◆ Page extract ◆
::::::

Which Type of Meat Are We Eating More Of?
According to the FOA, the leading meat sources are domesticated animal species like poultry, pigs, and cattle. The same organization reports that species like game animals, ostriches, horses, camels, and yaks are common meat sources in certain regions. Lizards, crocodiles, and snakes also provide meat to a limited extent in certain parts of the world.
Even though pork had for some time been the leading type of meat consumed by humans, the situation has been changing in the last few years. Figures published by Statista.com show that poultry meat overtook pork in 2016 when 119.1 metric tons of the latter were consumed compared to the 118.5 tons of the former.
By 2020, Statista.com shows that the leading type of meat consumed was poultry meat at 131.2 tons. Pork is in second place with 106.3 metric tons, beef in the third position at 70.9 metric tons, and sheep and goat come fourth with 15.5 metric tons.
Is Meat Consumption Increasing or Decreasing?
As people become more environmentally conscious and information progressively gets more available, many people are becoming vegetarian. Even those who are not going all the way are starting to realize the benefits of eating less meat. So, does this mean that the consumption of meat is falling?
The answer is a little complicated as overall meat consumption is rising while per capita consumption is falling.
The reality is that more meat is consumed today than was the case in the past. This is a reality acknowledged by GlobalAgriculture.org, which reports that “Over the past 50 years, global meat production had almost quadrupled from 84 million tons in 1965 to more than 330 million tons in 2017.”

::::::

◆ Dataset records ◆
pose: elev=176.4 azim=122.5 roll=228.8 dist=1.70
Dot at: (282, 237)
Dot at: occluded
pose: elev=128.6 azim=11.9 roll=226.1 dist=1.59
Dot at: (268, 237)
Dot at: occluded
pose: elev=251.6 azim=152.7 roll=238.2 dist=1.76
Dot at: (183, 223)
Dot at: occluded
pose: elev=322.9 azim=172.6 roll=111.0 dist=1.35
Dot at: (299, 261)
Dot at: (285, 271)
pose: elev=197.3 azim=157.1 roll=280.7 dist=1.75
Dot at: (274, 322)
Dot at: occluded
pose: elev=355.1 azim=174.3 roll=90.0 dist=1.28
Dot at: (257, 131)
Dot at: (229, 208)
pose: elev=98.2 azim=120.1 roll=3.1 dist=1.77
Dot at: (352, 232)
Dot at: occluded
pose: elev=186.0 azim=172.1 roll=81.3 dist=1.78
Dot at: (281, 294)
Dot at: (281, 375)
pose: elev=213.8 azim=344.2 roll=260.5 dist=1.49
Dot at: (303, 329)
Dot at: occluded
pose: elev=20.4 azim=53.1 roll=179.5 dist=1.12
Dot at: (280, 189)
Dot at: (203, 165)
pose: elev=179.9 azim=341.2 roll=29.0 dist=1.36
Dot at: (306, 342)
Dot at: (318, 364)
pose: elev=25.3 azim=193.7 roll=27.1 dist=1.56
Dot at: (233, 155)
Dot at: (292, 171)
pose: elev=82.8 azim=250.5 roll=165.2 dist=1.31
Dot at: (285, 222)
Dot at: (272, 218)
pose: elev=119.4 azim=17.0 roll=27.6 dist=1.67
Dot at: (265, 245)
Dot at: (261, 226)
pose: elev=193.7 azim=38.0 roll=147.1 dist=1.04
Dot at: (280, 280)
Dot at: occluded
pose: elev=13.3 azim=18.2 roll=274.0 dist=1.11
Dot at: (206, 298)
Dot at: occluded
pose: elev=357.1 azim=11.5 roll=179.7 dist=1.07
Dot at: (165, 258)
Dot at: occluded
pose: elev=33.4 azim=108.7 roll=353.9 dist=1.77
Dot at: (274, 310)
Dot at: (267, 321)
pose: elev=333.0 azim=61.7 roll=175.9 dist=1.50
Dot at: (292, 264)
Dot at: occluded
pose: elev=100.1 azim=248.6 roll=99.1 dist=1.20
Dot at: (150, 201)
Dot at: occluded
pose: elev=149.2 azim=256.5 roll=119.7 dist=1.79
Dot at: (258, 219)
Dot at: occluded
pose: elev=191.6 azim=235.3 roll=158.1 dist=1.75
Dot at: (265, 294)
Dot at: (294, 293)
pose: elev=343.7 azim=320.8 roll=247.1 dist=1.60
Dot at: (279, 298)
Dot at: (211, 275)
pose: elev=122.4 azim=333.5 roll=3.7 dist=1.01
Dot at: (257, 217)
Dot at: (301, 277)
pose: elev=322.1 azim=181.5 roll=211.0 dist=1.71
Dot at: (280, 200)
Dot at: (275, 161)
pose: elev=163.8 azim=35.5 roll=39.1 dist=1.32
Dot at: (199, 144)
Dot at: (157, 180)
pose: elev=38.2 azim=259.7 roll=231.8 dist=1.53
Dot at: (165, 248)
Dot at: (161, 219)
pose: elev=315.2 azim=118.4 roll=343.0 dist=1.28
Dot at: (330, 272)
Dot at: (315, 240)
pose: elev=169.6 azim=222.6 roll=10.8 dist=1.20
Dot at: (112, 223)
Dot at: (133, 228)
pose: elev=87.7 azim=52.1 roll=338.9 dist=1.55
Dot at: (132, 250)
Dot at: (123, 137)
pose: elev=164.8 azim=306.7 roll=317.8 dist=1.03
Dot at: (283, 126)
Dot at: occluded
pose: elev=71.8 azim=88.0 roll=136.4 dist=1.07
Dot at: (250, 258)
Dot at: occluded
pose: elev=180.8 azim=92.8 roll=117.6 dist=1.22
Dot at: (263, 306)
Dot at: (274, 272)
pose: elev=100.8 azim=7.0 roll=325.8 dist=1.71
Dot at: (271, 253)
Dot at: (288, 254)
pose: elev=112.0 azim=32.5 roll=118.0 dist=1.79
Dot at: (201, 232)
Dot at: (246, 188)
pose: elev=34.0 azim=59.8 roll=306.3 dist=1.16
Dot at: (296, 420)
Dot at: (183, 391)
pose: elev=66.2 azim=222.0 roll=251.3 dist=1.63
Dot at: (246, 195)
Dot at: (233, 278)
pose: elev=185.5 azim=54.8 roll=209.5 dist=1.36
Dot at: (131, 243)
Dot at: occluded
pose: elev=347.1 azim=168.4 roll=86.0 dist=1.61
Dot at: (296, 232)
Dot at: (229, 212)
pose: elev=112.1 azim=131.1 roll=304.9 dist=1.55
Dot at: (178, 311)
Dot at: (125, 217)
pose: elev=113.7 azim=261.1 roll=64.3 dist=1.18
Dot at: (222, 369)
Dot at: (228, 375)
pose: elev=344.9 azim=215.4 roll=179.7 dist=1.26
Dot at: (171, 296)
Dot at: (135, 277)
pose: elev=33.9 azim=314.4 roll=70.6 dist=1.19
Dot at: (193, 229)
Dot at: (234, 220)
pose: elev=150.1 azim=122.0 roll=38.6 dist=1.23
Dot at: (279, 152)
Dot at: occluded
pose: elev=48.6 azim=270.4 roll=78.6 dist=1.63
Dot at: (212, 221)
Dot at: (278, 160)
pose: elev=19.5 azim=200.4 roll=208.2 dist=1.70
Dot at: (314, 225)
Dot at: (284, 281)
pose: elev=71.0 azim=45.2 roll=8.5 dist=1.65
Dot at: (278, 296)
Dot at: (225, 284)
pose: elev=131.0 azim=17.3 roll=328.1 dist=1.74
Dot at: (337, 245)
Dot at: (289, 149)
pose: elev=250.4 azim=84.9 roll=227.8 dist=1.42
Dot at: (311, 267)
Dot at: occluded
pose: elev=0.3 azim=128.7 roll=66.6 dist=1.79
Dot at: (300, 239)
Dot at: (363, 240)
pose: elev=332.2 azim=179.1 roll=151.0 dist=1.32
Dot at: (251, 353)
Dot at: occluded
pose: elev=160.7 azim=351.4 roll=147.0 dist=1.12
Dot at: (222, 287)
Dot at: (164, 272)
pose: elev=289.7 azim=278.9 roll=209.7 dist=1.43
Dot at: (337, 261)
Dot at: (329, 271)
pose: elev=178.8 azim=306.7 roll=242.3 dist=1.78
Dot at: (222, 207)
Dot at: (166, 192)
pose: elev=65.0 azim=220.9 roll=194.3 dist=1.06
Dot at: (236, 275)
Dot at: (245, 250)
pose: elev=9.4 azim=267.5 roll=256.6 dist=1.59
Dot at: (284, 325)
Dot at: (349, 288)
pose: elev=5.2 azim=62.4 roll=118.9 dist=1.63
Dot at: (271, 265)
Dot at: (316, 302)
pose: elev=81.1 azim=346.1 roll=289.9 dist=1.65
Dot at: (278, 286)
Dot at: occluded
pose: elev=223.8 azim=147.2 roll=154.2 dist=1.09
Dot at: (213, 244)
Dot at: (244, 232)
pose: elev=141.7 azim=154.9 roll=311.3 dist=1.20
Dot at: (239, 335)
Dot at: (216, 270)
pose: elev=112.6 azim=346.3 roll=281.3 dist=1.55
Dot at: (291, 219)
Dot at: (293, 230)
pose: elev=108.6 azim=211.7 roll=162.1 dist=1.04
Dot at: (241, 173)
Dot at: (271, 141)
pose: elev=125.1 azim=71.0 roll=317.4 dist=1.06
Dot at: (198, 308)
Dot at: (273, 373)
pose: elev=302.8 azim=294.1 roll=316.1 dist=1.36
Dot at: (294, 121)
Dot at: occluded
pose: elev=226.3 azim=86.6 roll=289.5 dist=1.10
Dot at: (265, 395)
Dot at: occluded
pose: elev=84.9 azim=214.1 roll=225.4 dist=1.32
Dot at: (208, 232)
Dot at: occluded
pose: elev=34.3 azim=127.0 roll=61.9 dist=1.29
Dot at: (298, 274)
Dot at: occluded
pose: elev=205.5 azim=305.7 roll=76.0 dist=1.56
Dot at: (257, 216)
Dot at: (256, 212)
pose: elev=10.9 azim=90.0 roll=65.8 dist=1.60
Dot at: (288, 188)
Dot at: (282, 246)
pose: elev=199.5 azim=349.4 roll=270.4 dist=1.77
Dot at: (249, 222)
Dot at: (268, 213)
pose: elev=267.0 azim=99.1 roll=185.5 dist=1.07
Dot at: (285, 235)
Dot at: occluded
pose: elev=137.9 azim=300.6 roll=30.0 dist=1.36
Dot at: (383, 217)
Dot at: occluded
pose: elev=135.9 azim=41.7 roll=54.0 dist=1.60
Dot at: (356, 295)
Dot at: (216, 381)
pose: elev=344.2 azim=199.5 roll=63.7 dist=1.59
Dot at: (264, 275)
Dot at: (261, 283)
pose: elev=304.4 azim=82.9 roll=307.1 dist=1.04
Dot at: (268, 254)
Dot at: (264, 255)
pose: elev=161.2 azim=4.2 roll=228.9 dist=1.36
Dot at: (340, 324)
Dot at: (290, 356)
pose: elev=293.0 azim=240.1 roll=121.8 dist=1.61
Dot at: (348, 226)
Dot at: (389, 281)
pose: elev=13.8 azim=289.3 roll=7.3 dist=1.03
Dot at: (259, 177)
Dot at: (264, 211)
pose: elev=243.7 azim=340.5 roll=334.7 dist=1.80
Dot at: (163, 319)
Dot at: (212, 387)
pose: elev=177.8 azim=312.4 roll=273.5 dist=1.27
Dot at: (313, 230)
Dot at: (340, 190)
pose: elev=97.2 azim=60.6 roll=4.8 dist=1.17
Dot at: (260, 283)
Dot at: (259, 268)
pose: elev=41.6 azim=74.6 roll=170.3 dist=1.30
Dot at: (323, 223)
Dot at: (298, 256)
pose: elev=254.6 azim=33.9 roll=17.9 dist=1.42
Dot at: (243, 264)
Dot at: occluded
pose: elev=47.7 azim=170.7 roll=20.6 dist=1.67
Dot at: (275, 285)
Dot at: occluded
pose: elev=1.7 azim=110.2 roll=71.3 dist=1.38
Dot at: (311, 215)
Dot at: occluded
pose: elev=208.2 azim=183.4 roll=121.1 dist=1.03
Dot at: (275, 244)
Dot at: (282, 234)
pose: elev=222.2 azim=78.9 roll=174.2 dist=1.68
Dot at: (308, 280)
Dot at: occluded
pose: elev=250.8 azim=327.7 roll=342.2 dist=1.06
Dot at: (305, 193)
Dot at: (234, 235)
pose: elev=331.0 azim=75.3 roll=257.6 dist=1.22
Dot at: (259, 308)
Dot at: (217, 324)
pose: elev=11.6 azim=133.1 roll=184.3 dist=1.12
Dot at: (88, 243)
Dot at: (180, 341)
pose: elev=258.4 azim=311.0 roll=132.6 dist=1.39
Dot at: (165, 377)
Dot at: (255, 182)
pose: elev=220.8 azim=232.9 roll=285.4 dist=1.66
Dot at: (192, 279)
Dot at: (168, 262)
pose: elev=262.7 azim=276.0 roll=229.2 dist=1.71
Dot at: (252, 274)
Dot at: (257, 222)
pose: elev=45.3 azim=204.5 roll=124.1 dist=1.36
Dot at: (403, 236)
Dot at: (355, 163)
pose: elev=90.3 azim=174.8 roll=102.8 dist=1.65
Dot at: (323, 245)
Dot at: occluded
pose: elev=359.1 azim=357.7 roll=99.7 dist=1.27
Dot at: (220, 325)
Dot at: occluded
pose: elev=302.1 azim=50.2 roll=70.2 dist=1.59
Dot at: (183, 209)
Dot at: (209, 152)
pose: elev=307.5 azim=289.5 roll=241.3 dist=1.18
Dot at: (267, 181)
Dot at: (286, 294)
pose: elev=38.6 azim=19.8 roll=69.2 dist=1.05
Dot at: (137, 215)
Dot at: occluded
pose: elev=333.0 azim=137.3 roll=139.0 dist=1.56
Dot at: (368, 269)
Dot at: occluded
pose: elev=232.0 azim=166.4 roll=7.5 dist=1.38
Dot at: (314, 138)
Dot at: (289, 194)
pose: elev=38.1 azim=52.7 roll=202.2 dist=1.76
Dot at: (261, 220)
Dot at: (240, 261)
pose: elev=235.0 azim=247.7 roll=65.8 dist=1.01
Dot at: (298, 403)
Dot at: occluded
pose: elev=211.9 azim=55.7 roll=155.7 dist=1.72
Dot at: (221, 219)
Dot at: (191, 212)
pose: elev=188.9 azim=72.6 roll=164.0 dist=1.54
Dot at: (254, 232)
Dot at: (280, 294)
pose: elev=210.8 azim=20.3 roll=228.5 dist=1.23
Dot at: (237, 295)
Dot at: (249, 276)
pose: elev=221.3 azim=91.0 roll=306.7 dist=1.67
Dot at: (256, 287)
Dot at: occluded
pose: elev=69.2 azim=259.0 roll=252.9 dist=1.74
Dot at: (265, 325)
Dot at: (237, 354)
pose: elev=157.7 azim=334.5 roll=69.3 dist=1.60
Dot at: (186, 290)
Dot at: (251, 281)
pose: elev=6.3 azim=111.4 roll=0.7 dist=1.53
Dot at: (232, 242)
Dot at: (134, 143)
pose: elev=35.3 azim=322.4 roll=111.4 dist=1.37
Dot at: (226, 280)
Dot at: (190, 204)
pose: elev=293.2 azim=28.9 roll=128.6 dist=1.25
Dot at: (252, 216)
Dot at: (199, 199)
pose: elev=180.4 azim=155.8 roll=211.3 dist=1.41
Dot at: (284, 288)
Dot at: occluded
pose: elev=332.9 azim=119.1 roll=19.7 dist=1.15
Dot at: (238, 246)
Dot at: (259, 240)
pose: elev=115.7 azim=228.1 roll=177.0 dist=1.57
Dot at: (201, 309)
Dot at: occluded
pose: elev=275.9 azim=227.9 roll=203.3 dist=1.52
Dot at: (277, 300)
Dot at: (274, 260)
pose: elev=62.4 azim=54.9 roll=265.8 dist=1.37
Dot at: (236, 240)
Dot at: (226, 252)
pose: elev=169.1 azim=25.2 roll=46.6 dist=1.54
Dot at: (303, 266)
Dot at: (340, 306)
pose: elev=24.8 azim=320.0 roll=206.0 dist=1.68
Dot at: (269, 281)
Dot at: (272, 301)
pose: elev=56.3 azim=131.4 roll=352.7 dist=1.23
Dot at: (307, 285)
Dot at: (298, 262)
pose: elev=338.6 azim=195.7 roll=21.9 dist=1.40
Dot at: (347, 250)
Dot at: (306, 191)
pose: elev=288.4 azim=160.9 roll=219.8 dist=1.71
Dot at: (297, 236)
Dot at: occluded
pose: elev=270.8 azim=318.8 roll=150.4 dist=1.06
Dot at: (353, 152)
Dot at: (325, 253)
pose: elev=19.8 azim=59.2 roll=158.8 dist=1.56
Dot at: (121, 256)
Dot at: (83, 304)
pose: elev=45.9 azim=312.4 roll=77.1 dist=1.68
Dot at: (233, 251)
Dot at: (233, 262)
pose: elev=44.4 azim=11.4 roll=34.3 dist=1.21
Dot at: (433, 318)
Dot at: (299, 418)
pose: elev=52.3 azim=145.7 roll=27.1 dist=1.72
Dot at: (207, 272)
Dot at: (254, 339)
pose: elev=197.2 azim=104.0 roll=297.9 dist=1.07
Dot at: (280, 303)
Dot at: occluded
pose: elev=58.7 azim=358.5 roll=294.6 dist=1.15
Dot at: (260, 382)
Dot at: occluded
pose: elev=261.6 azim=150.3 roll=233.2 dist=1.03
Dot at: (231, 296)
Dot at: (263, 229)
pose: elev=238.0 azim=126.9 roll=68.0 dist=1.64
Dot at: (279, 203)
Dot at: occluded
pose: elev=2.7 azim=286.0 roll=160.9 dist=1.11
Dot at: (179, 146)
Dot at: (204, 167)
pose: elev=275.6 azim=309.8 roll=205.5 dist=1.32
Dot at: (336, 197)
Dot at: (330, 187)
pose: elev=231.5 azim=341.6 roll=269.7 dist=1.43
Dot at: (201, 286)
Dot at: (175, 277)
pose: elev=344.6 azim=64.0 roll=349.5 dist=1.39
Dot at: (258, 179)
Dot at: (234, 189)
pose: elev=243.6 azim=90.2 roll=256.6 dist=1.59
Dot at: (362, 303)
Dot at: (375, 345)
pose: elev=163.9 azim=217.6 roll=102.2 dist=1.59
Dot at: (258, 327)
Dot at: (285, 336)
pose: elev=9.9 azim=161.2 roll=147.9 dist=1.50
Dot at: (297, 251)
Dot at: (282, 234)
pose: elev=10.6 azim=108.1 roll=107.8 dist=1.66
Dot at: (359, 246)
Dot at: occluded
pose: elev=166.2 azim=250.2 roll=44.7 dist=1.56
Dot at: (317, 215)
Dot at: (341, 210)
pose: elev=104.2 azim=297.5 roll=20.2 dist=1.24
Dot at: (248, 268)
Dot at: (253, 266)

::::::

◆ Exercise ◆
Translate this sentence from the page on meat consumption into Spanish: "The answer is a little complicated as overall meat consumption is rising while per capita consumption is falling." The data are separate material, unrelated to the page on meat consumption.

◆ Task solution ◆
La respuesta es un poco complicada, ya que el consumo total de carne está aumentando mientras que el consumo per cápita está disminuyendo.